--- PROVIDED DATA ---
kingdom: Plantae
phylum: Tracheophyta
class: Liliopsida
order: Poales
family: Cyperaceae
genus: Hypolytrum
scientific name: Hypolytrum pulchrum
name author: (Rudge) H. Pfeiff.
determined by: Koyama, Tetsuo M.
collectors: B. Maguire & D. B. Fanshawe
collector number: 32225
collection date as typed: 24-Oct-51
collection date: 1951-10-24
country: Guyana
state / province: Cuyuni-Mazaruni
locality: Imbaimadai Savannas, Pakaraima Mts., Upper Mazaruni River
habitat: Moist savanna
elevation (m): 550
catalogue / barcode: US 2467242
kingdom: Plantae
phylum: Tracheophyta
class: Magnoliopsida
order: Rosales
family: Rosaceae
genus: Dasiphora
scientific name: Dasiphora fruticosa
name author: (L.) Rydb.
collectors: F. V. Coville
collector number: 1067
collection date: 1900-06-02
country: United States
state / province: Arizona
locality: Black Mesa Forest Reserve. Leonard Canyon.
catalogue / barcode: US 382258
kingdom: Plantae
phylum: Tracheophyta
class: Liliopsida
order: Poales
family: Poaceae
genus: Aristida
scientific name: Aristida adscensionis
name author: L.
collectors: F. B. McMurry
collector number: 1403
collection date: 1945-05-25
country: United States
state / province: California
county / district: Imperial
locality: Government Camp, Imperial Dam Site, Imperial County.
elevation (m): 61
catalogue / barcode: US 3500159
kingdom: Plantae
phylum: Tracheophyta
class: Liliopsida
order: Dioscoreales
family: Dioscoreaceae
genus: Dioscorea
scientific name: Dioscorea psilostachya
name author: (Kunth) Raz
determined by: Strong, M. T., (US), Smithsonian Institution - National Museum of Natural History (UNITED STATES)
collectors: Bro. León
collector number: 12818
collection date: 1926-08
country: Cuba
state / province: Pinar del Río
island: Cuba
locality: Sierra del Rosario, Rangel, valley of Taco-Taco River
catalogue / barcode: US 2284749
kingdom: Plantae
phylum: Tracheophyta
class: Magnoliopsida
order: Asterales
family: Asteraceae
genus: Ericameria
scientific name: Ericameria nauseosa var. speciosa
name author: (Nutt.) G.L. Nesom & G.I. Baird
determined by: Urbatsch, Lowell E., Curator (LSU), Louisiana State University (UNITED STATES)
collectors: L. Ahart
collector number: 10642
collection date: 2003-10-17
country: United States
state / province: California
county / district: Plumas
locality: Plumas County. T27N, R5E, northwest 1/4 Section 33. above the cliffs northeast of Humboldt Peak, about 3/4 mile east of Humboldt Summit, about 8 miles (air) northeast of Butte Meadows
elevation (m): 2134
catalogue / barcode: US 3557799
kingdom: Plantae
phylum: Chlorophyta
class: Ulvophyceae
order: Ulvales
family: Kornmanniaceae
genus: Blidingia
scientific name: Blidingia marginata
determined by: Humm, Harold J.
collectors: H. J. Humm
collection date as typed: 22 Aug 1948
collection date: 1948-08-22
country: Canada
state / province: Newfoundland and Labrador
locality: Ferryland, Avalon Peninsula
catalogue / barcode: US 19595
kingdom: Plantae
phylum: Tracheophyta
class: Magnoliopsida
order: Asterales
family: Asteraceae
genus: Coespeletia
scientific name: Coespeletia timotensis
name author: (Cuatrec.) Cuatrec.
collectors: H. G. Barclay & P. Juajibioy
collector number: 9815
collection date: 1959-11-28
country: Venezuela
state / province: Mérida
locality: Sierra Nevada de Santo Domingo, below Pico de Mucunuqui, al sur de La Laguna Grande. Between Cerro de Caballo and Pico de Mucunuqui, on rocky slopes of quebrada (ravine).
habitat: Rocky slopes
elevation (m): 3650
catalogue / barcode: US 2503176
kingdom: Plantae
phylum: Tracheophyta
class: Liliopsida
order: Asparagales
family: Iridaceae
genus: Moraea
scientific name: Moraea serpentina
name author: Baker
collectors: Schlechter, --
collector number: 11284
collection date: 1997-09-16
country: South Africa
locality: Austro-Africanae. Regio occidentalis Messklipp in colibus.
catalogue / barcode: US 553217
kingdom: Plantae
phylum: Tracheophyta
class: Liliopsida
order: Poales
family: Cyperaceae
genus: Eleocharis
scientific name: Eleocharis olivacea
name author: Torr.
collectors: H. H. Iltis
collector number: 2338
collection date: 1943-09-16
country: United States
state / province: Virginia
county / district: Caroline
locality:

--- INSTRUCTIONS FOR THE TASK ---
Reproduce every line of the items above word for word.

--- RESULT BELOW ---
kingdom: Plantae
phylum: Tracheophyta
class: Liliopsida
order: Poales
family: Cyperaceae
genus: Hypolytrum
scientific name: Hypolytrum pulchrum
name author: (Rudge) H. Pfeiff.
determined by: Koyama, Tetsuo M.
collectors: B. Maguire & D. B. Fanshawe
collector number: 32225
collection date as typed: 24-Oct-51
collection date: 1951-10-24
country: Guyana
state / province: Cuyuni-Mazaruni
locality: Imbaimadai Savannas, Pakaraima Mts., Upper Mazaruni River
habitat: Moist savanna
elevation (m): 550
catalogue / barcode: US 2467242
kingdom: Plantae
phylum: Tracheophyta
class: Magnoliopsida
order: Rosales
family: Rosaceae
genus: Dasiphora
scientific name: Dasiphora fruticosa
name author: (L.) Rydb.
collectors: F. V. Coville
collector number: 1067
collection date: 1900-06-02
country: United States
state / province: Arizona
locality: Black Mesa Forest Reserve. Leonard Canyon.
catalogue / barcode: US 382258
kingdom: Plantae
phylum: Tracheophyta
class: Liliopsida
order: Poales
family: Poaceae
genus: Aristida
scientific name: Aristida adscensionis
name author: L.
collectors: F. B. McMurry
collector number: 1403
collection date: 1945-05-25
country: United States
state / province: California
county / district: Imperial
locality: Government Camp, Imperial Dam Site, Imperial County.
elevation (m): 61
catalogue / barcode: US 3500159
kingdom: Plantae
phylum: Tracheophyta
class: Liliopsida
order: Dioscoreales
family: Dioscoreaceae
genus: Dioscorea
scientific name: Dioscorea psilostachya
name author: (Kunth) Raz
determined by: Strong, M. T., (US), Smithsonian Institution - National Museum of Natural History (UNITED STATES)
collectors: Bro. León
collector number: 12818
collection date: 1926-08
country: Cuba
state / province: Pinar del Río
island: Cuba
locality: Sierra del Rosario, Rangel, valley of Taco-Taco River
catalogue / barcode: US 2284749
kingdom: Plantae
phylum: Tracheophyta
class: Magnoliopsida
order: Asterales
family: Asteraceae
genus: Ericameria
scientific name: Ericameria nauseosa var. speciosa
name author: (Nutt.) G.L. Nesom & G.I. Baird
determined by: Urbatsch, Lowell E., Curator (LSU), Louisiana State University (UNITED STATES)
collectors: L. Ahart
collector number: 10642
collection date: 2003-10-17
country: United States
state / province: California
county / district: Plumas
locality: Plumas County. T27N, R5E, northwest 1/4 Section 33. above the cliffs northeast of Humboldt Peak, about 3/4 mile east of Humboldt Summit, about 8 miles (air) northeast of Butte Meadows
elevation (m): 2134
catalogue / barcode: US 3557799
kingdom: Plantae
phylum: Chlorophyta
class: Ulvophyceae
order: Ulvales
family: Kornmanniaceae
genus: Blidingia
scientific name: Blidingia marginata
determined by: Humm, Harold J.
collectors: H. J. Humm
collection date as typed: 22 Aug 1948
collection date: 1948-08-22
country: Canada
state / province: Newfoundland and Labrador
locality: Ferryland, Avalon Peninsula
catalogue / barcode: US 19595
kingdom: Plantae
phylum: Tracheophyta
class: Magnoliopsida
order: Asterales
family: Asteraceae
genus: Coespeletia
scientific name: Coespeletia timotensis
name author: (Cuatrec.) Cuatrec.
collectors: H. G. Barclay & P. Juajibioy
collector number: 9815
collection date: 1959-11-28
country: Venezuela
state / province: Mérida
locality: Sierra Nevada de Santo Domingo, below Pico de Mucunuqui, al sur de La Laguna Grande. Between Cerro de Caballo and Pico de Mucunuqui, on rocky slopes of quebrada (ravine).
habitat: Rocky slopes
elevation (m): 3650
catalogue / barcode: US 2503176
kingdom: Plantae
phylum: Tracheophyta
class: Liliopsida
order: Asparagales
family: Iridaceae
genus: Moraea
scientific name: Moraea serpentina
name author: Baker
collectors: Schlechter, --
collector number: 11284
collection date: 1997-09-16
country: South Africa
locality: Austro-Africanae. Regio occidentalis Messklipp in colibus.
catalogue / barcode: US 553217
kingdom: Plantae
phylum: Tracheophyta
class: Liliopsida
order: Poales
family: Cyperaceae
genus: Eleocharis
scientific name: Eleocharis olivacea
name author: Torr.
collectors: H. H. Iltis
collector number: 2338
collection date: 1943-09-16
country: United States
state / province: Virginia
county / district: Caroline
locality:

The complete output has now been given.